It looks like Atlas agility is very close to what's physically possible.
To understand what is physically possible, imagine to stand straight.
Then move forwards as fast as possible. Pay attention to feel the center of pressure, which is below your heel.
Then move backwards as fast as possible. The pressure is below your toe.
Eventually keep swinging forth and back. If pressure jumps between heel and toe, you move as fast as possible.
If you try to move faster, say forwards, then to stop the fall, you would need to move the pressure more forwards too, beyond your toe.
But your foot is too short. So you will loose balance, and the only way to prevent the fall is to make a step forwards with the other foot, which is cheating.

So the speed of how fast Atlus can move is constrained by the contact area of his feet, and how a force applied within that area can accelerate the center of mass of the whole robot, which is much higher than the support area. The result of that constraint is that Atlus remains balanced.

But notice i do talk about the max speed while both feet must stay on the ground. It's not allowed to make steps.
The problem is typically solved using an inverted pendulum model. So it's a math problem primarily, not so much about AI.

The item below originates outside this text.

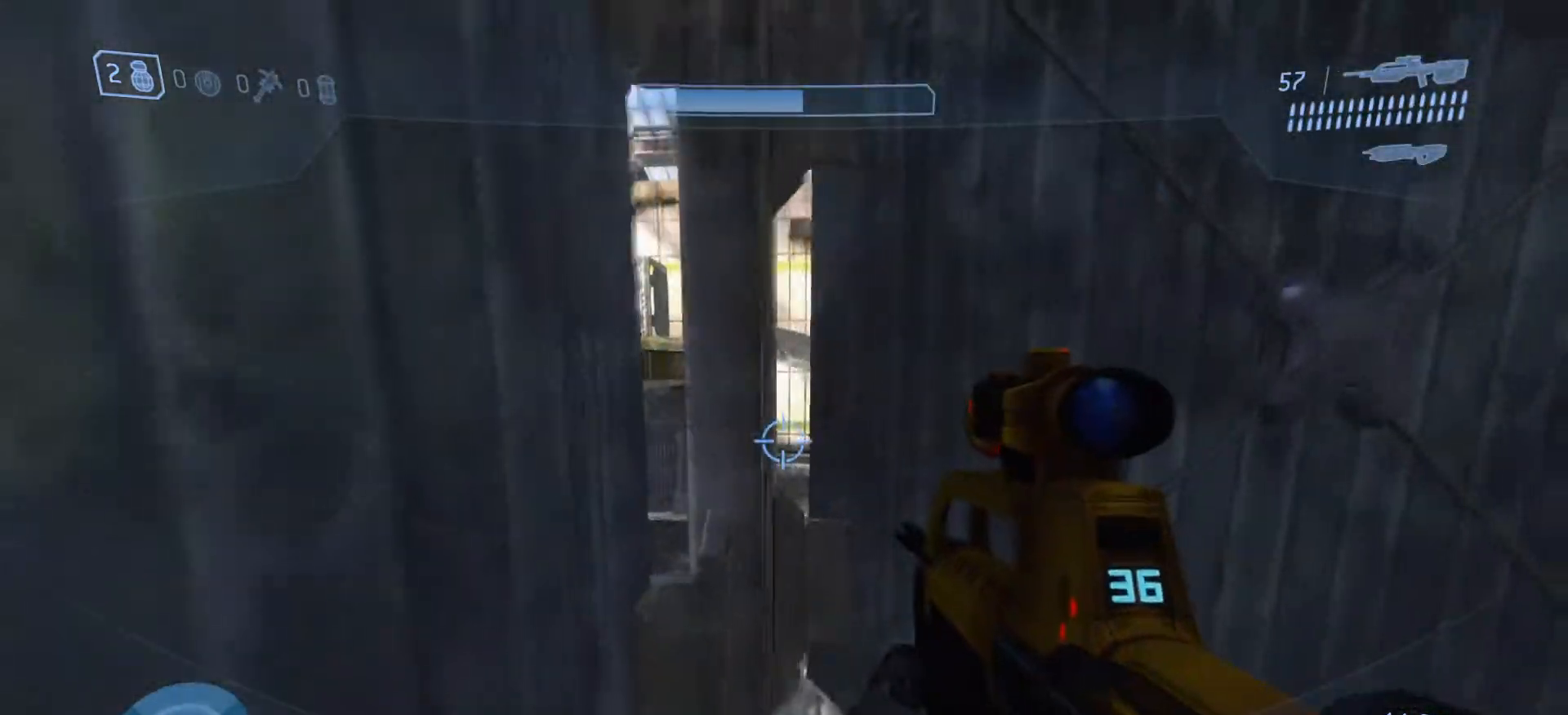
{"buttons": ["R3"], "left_stick": "right", "right_stick": "up-left", "events": [[16, "right_stick", "up-left"], [434, "R3", "down"], [434, "left_stick", "right"]]}
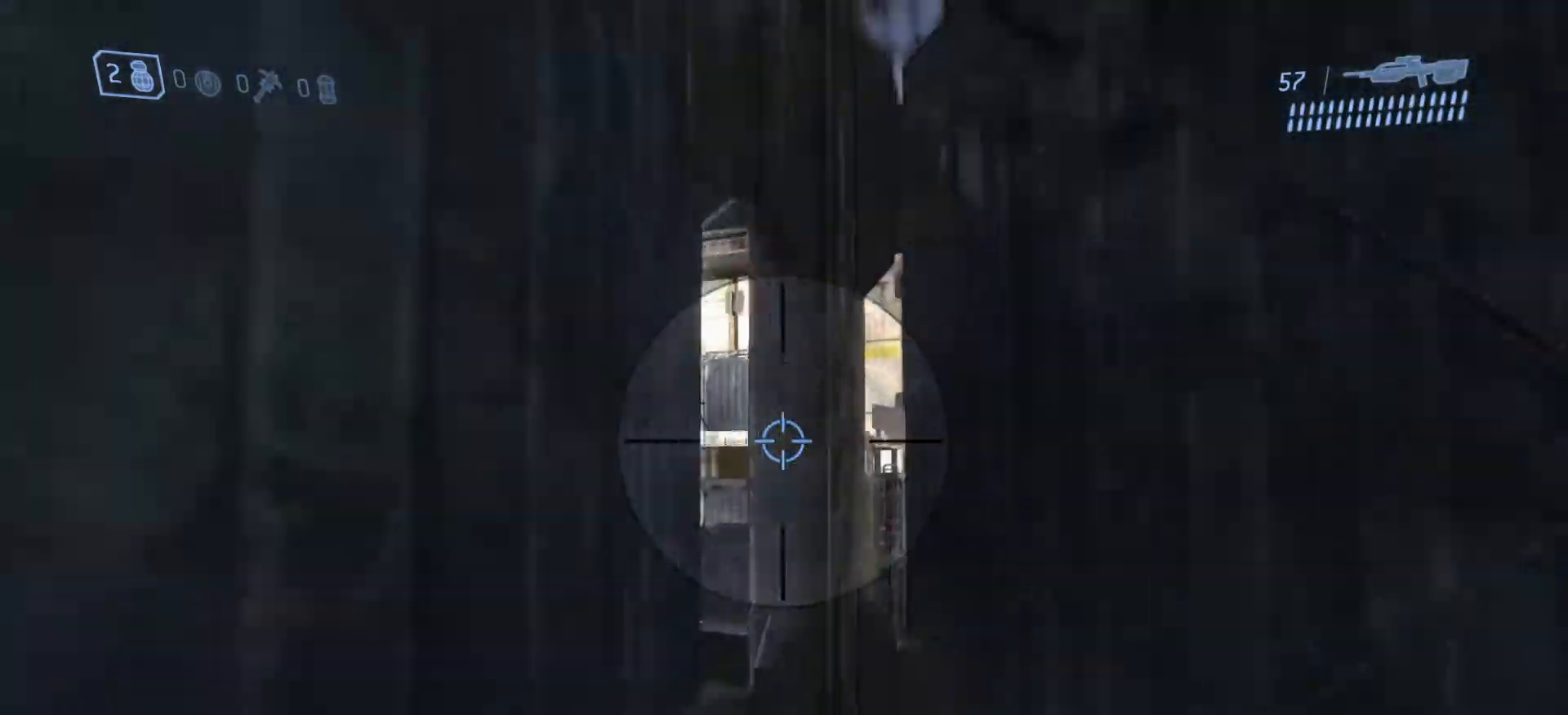
{"buttons": [], "left_stick": "center", "right_stick": "up-left", "events": [[67, "R3", "up"], [84, "left_stick", "center"]]}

If we allow to make steps, we can make the support area much larger by doing the step.
This way we can achieve a state of constantly falling forwards, by constantly moving the support area forwards with stepping.
Then we talk about the speed of walking or running.

It's much easier to find related research on this second problem, mainly about planning the next step.
This is a good talk for example, also covering Atlus:

If you remember my video with the one legged hopping robot simulation, i have used his discussed ICP method there to plan the steps.

Calin said:
My guess is in the first case robots move slow to avoid a jump backwards effect when two surfaces hit each other.

Yeah sure. You may plan an optimized trajectory avoiding unwanted collisions.
But likely you want some contact, e.g. when grabbing something from the conveyor belt.
And a contact usually means zero relative velocity between the object, so a typical formulation to the control problem becomes:
Move the grabber to point X, so it moves as fast as possible but has zero velocity at X.

What ‘as fast as possible’ here precisely means depends on the physical motors. Some can move at a constant velocity, some can move at constant acceleration, some can vary acceleration they apply, but maybe just a bit.

And maybe ‘as fast as possible’ is not our only goal. We may also want to be power efficient.

And ofc. we might want to move only the shortest paths needed, which adds another objective.

That's quite some math and optimization problems. Likely you will precompute this offline, and then the robot always repeats this optimized trajectory, only needing small adjustments to compensate measured divergence.

That said, it's likely that both robots are very well optimized, Atlus and the simple grabber in the factory.
So both are ‘fast’, but you are just more impressed from Atlus, which is the expected psychological effect.

And that's why we here should be interested in robotics, i think >: )

Alberth: the robot must perform precise positioning, which is simpler if the robot is not moving fast

what I read is that precise positioning at high speeds is possible too, I never thought of that.

JoeJ interesting read. Is that what running is constant falling?

My project`s facebook page is “DreamLand Page”

Calin said:
JoeJ interesting read. Is that what running is constant falling?

Not really, but walking is. Walking works similar to the swinging forth and back example a i gave. If you put the pressure on the heel, you ‘fall’ forwards, and vice versa. I call this ‘falling’ because there is nothing you can do to swing faster. Schwarzenegger has more muscels, but it does not help him to achieve faster balancing from applying larger forces. This is because applying more force simply is not physically possible without loosing balance due to the small support area, which is as small for him as for us.

Though, Arnies larger mass would help him i guess. If increase gravity in my simulations, the character can swing faster. So higher gravity makes balancing easier. And thus larger mass should help too, if i think correctly.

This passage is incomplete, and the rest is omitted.